Hüsker Dü’s Grant Hart brought a whimsical, ethereal and often transcendent edge to punk
Drummer, vocalist, artist and founding member of Hüsker Dü, Grantzberg "Grant" Vernon Hart died at 56 Sept. 14 from complications of kidney cancer.
Though he spent his time in Hüsker Dü behind a drumkit, Hart’s massive presence and impeccable sense of melody was magnetic and absolutely captivating. Responsible for writing several songs for the band, the tension between Hart and frontman Bob Mould proved to be a healthy competition, resulting in some of the greatest melody-tinged punk songs ever crafted. More importantly, the Minnesota-based band were pivotal in creating an entire strain of music that inspired everyone, from their hometown rivals the Replacements as well as Green Day, Ryan Adams, Prong, Entombed, and Anthrax, all of whom have covered the band’s material. Even Robert Palmer was known to perform a synthed-out and somewhat fantastic version of “New Day Rising” in his live sets during the late ’80s.
“He was a spritely songwriter who brought a whimsical, ethereal and often transcendent edge to punk and indie music—a witty beatnik who didn’t realize, care or acknowledge the confines of punk.”
Formed in 1979 as U.K. punk was fully infecting American audiences, Hüsker Dü initially tread in the waters of hardcore punk. But as early demo and live material (check out the compendium Savage Young Dü, released this fall by the Numero Group) would show, there was always a springy sense of melody beneath the buzz of Mould’s guitar chords and angular riffs. In fact, as hardcore emerged as the underground’s most urgent sound, Hüsker Dü happily sped up, but their potency wasn’t in the rapid fire sheets of noise heard on Land Speed Record (recorded live in 1981 and released in 1982) or their early singles. Hüsker Dü was about songs and hooks, which Hart provided aplomb on the Metal Circus EP (1983), via the charging and peppy “It’s Not Funny Anymore” and the somber power ballad “Diane”. The two Hart-sung tracks acted as a bit of a blueprint for his contributions to the band, proving he was adept at creating memorable songs at any tempo.

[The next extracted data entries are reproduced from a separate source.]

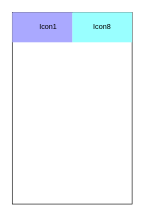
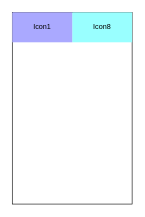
  <mxCell id="0" />
  <mxCell id="1" parent="0" />
  <mxCell id="2" value="" style="rounded=0;whiteSpace=wrap;html=1;" vertex="1" parent="1"><mxGeometry x="20" y="20" width="200" height="320" as="geometry" /></mxCell>
  <mxCell id="3" value="" style="rounded=0;whiteSpace=wrap;html=1;fillColor=#99FFFF;strokeColor=none;" vertex="1" parent="1"><mxGeometry x="120" y="20" width="100" height="50" as="geometry" /></mxCell>
  <mxCell id="4" value="" style="rounded=0;whiteSpace=wrap;html=1;fillColor=#AAA9FF;strokeColor=none;" vertex="1" parent="1"><mxGeometry x="20" y="20" width="100" height="50" as="geometry" /></mxCell>
- <mxCell id="5" value="Icon1" style="text;html=1;align=center;verticalAlign=middle;whiteSpace=wrap;rounded=0;" vertex="1" parent="1"><mxGeometry x="50" y="30" width="60" height="30" as="geometry" /></mxCell>
+ <mxCell id="5" value="Icon1" style="text;html=1;align=center;verticalAlign=middle;whiteSpace=wrap;rounded=0;" vertex="1" parent="1"><mxGeometry x="40" y="30" width="60" height="30" as="geometry" /></mxCell>
  <mxCell id="6" value="Icon8" style="text;html=1;align=center;verticalAlign=middle;whiteSpace=wrap;rounded=0;" vertex="1" parent="1"><mxGeometry x="140" y="30" width="60" height="30" as="geometry" /></mxCell>
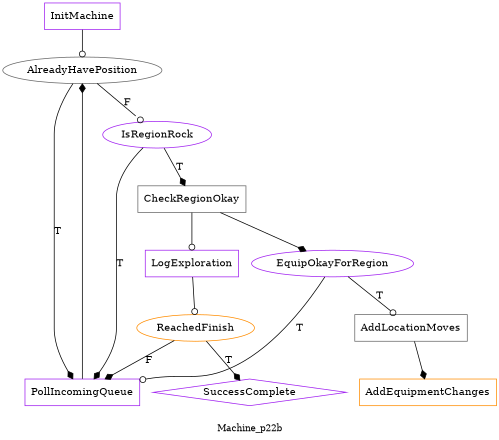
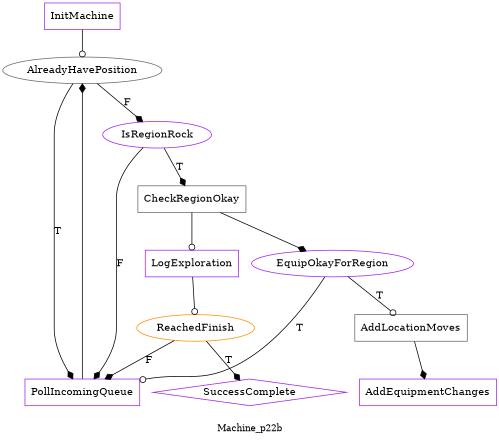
  digraph {
    fontsize=12
    label=Machine_p22b
    node [color=purple shape=box]
    edge [arrowhead=diamond]
    AlreadyHavePosition [color=gray40 shape=ellipse]
    InitMachine
    PollIncomingQueue
    IsRegionRock [shape=ellipse]
    CheckRegionOkay [color=gray40]
    EquipOkayForRegion [shape=ellipse]
    LogExploration
    AddLocationMoves [color=gray40]
-   AddEquipmentChanges [color=darkorange]
+   AddEquipmentChanges
    ReachedFinish [color=darkorange shape=ellipse]
    SuccessComplete [shape=diamond]
    AlreadyHavePosition -> PollIncomingQueue [label=T]
-   AlreadyHavePosition -> IsRegionRock [arrowhead=odot label=F]
+   AlreadyHavePosition -> IsRegionRock [label=F]
    InitMachine -> AlreadyHavePosition [arrowhead=odot]
    PollIncomingQueue -> AlreadyHavePosition
-   IsRegionRock -> PollIncomingQueue [label=T]
+   IsRegionRock -> PollIncomingQueue [label=F]
    IsRegionRock -> CheckRegionOkay [label=T]
    CheckRegionOkay -> EquipOkayForRegion
    CheckRegionOkay -> LogExploration [arrowhead=odot]
    EquipOkayForRegion -> PollIncomingQueue [arrowhead=odot label=T]
    EquipOkayForRegion -> AddLocationMoves [arrowhead=odot label=T]
    LogExploration -> ReachedFinish [arrowhead=odot]
    AddLocationMoves -> AddEquipmentChanges
    ReachedFinish -> PollIncomingQueue [label=F]
    ReachedFinish -> SuccessComplete [label=T]
  }
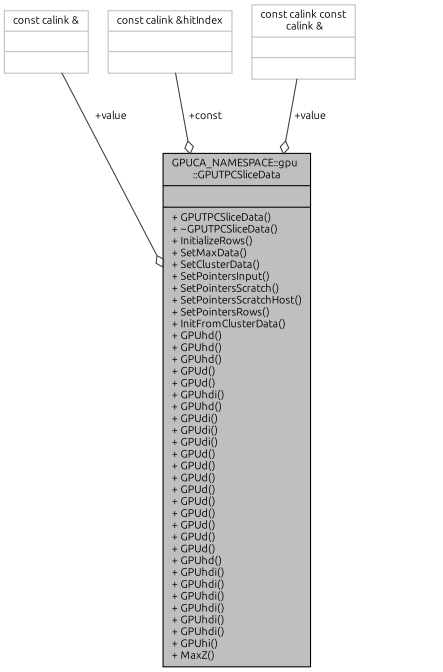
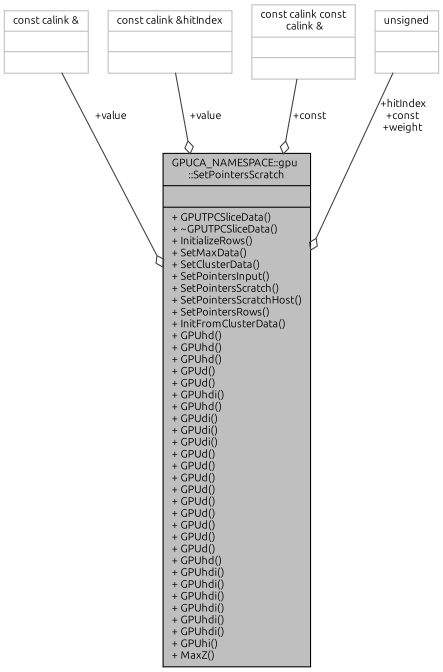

Hüsker Dü rifled on until their tenuous breakup in 1988, releasing LPs and EPs at a furious clip and touring at an equally vicious pace, including indie rock’s most important double album, Zen Arcade (1984), a concept album awash with anger and emotion, swirled with psychedelia and, sometimes, a Haight-Ashbury hippie strum and shuffle. Live, Hart bashed away, a hurricane of long hair and garish button-down shirts, twisting his neck to reach his mic, while Mould menaced at the crowd, alternating between downpicked power chords and brittle, notey riffs, as the mustachioed bass player Greg Norton held it together with a subtle swagger and bounce. They were magnificent.
After the band’s dissolution, Hart continued to play music through his solo career and band, Nova Mob, but never reached the larger acclaim of his previous outfit. Part of that struggle can be attributed to his ongoing health problems, including a misdiagnosis of being HIV positive, as well as an addiction to heroin.
While Hüsker Dü will forever remain a special band, Hart should be remembered as more than just a third of its DNA. He was a spritely songwriter who brought a whimsical, ethereal and often transcendent edge to punk and indie music—a witty beatnik who didn’t realize, care or acknowledge the confines of punk. His work with Nova Mob, specifically The Last Days Of Pompeii (1991), as well as his many solo releases, including Intolerance, Ecce Homo and his final album (and return to form) The Argument, deserve your attention as much as his work with Hüsker Dü. Grant Hart was a unique presence and will be remembered as someone whose independent spirit changed rock 'n' roll.